Exercise passage »
>
> Hey all,
>
> When running lldb tests with clang, on non-Apple platforms, we really
need this flag set:
> -fstandalone-debug
>
> We think this is a bug in LLDB, and would *really* like to see it fixed.
> gdb works fine without this flag, and it *drastically* reduces the
amount of debug info stored in object files. My understanding is that the
debug info that LLDB needs is there, but it's in a different compilation
unit.
There are indeed some cases where this is true and LLDB does need to get
better about being able to find full definitions of classes that aren't
fully defined in some places, but it can also mean some class definitions
might never be available. Also, if we get one shared library that has a
definition for class A which inherits from B and we try to write an
expression that uses a version of A from another shared library, and one
library has a full definition and another doesn't, then we run into
problems. The main issue is
>
> Usually the missing information is type information about a class with a
vtable where the first virtual method (aka the key function) is defined in
a different TU. That TU will emit the vtable and all type information for
that class.

Questions »
A - From the LLDB debug-info message, echo the passage starting with "There are indeed" and going on through "that class.".
B - According to the LLDB debug-info message, which flag is needed when running lldb tests with clang on non-Apple platforms?
C - Pick up the LLDB debug-info message where it stops and continue it.

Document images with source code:
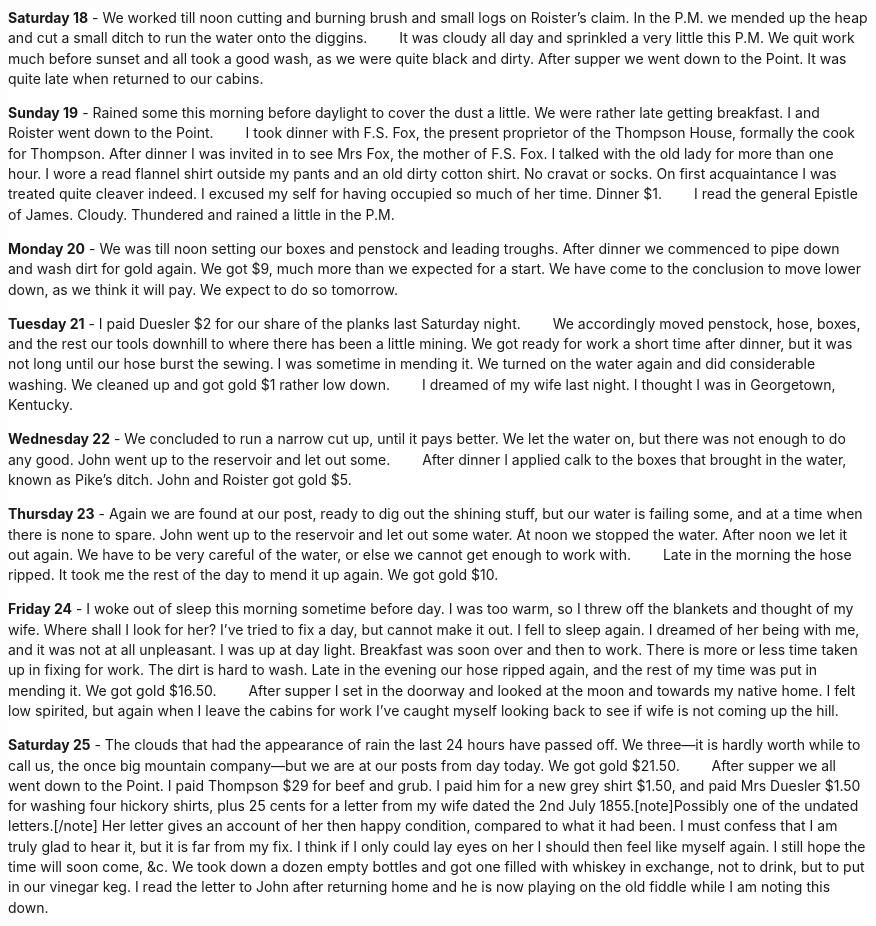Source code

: <strong>Saturday 18</strong> - We worked till noon cutting and burning brush and small logs on Roister’s claim. In the P.M. we mended up the heap and cut a small ditch to run the water onto the diggins.
<span style="margin-left: 28px;">It was cloudy all day and sprinkled a very little this P.M. We quit work much before sunset and all took a good wash, as we were quite black and dirty. After supper we went down to the Point. It was quite late when returned to our cabins.</span>

<strong>Sunday 19</strong> - Rained some this morning before daylight to cover the dust a little. We were rather late getting breakfast. I and Roister went down to the Point.
<span style="margin-left: 28px;">I took dinner with F.S. Fox, the present proprietor of the Thompson House, formally the cook for Thompson. After dinner I was invited in to see Mrs Fox, the mother of F.S. Fox. I talked with the old lady for more than one hour. I wore a read flannel shirt outside my pants and an old dirty cotton shirt. No cravat or socks. On first acquaintance I was treated quite cleaver indeed. I excused my self for having occupied so much of her time. Dinner $1.</span>
<span style="margin-left: 28px;">I read the general Epistle of James. Cloudy. Thundered and rained a little in the P.M.</span>

<strong>Monday 20</strong> - We was till noon setting our boxes and penstock and leading troughs. After dinner we commenced to pipe down and wash dirt for gold again. We got $9, much more than we expected for a start. We have come to the conclusion to move lower down, as we think it will pay. We expect to do so tomorrow.

<strong>Tuesday 21</strong> - I paid Duesler $2 for our share of the planks last Saturday night.
<span style="margin-left: 28px;">We accordingly moved penstock, hose, boxes, and the rest our tools downhill to where there has been a little mining. We got ready for work a short time after dinner, but it was not long until our hose burst the sewing. I was sometime in mending it. We turned on the water again and did considerable washing. We cleaned up and got gold $1 rather low down.</span>
<span style="margin-left: 28px;">I dreamed of my wife last night. I thought I was in Georgetown, Kentucky.</span>

<strong>Wednesday 22</strong> - We concluded to run a narrow cut up, until it pays better. We let the water on, but there was not enough to do any good. John went up to the reservoir and let out some.
<span style="margin-left: 28px;">After dinner I applied calk to the boxes that brought in the water, known as Pike’s ditch. John and Roister got gold $5.</span>

<strong>Thursday 23</strong> - Again we are found at our post, ready to dig out the shining stuff, but our water is failing some, and at a time when there is none to spare. John went up to the reservoir and let out some water. At noon we stopped the water. After noon we let it out again. We have to be very careful of the water, or else we cannot get enough to work with.
<span style="margin-left: 28px;">Late in the morning the hose ripped. It took me the rest of the day to mend it up again. We got gold $10.</span>

<strong>Friday 24</strong> - I woke out of sleep this morning sometime before day. I was too warm, so I threw off the blankets and thought of my wife. Where shall I look for her? I’ve tried to fix a day, but cannot make it out. I fell to sleep again. I dreamed of her being with me, and it was not at all unpleasant. I was up at day light. Breakfast was soon over and then to work. There is more or less time taken up in fixing for work. The dirt is hard to wash. Late in the evening our hose ripped again, and the rest of my time was put in mending it. We got gold $16.50.
<span style="margin-left: 28px;">After supper I set in the doorway and looked at the moon and towards my native home. I felt low spirited, but again when I leave the cabins for work I’ve caught myself looking back to see if wife is not coming up the hill.</span>

<strong>Saturday 25</strong> - The clouds that had the appearance of rain the last 24 hours have passed off. We three—it is hardly worth while to call us, the once big mountain company—but we are at our posts from day today. We got gold $21.50.
<span style="margin-left: 28px;">After supper we all went down to the Point. I paid Thompson $29 for beef and grub. I paid him for a new grey shirt $1.50, and paid Mrs Duesler $1.50 for washing four hickory shirts, plus 25 cents for a letter from my wife dated the 2nd July 1855.[note]Possibly one of the undated letters.[/note] Her letter gives an account of her then happy condition, compared to what it had been. I must confess that I am truly glad to hear it, but it is far from my fix. I think if I only could lay eyes on her I should then feel like myself again. I still hope the time will soon come, &amp;c. We took down a dozen empty bottles and got one filled with whiskey in exchange, not to drink, but to put in our vinegar keg. I read the letter to John after returning home and he is now playing on the old fiddle while I am noting this down.</span>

Task-by-task results »
A -
There are indeed some cases where this is true and LLDB does need to get
better about being able to find full definitions of classes that aren't
fully defined in some places, but it can also mean some class definitions
might never be available. Also, if we get one shared library that has a
definition for class A which inherits from B and we try to write an
expression that uses a version of A from another shared library, and one
library has a full definition and another doesn't, then we run into
problems. The main issue is
>
> Usually the missing information is type information about a class with a
vtable where the first virtual method (aka the key function) is defined in
a different TU. That TU will emit the vtable and all type information for
that class.

B - -fstandalone-debug

C -
This isn't always true. We have kernel sources here at Apple where header
files define base classes, but these base classes are never compiled in
their own TU. This means we end up with just a forward declaration for this
other class and we never get it fully defined. I consider this a compiler
bug when I must be able to find debug info for shared library "B" in order
to be able debug shared library "A".
Is gdb able to debug in this situation, so long as you don't look inside
the base class? I suppose this gets to the core issue, which is that LLDB
is trying to build a full-fledged Clang AST, which requires a definition of
the base class, and now we've come full circle: either the compiler needs
to accept an AST with less information, or it needs to produce all the
debug info it will need. Definitely worth thinking about. It might be
easier to solve this by accepting incomplete base class types on the clang
side.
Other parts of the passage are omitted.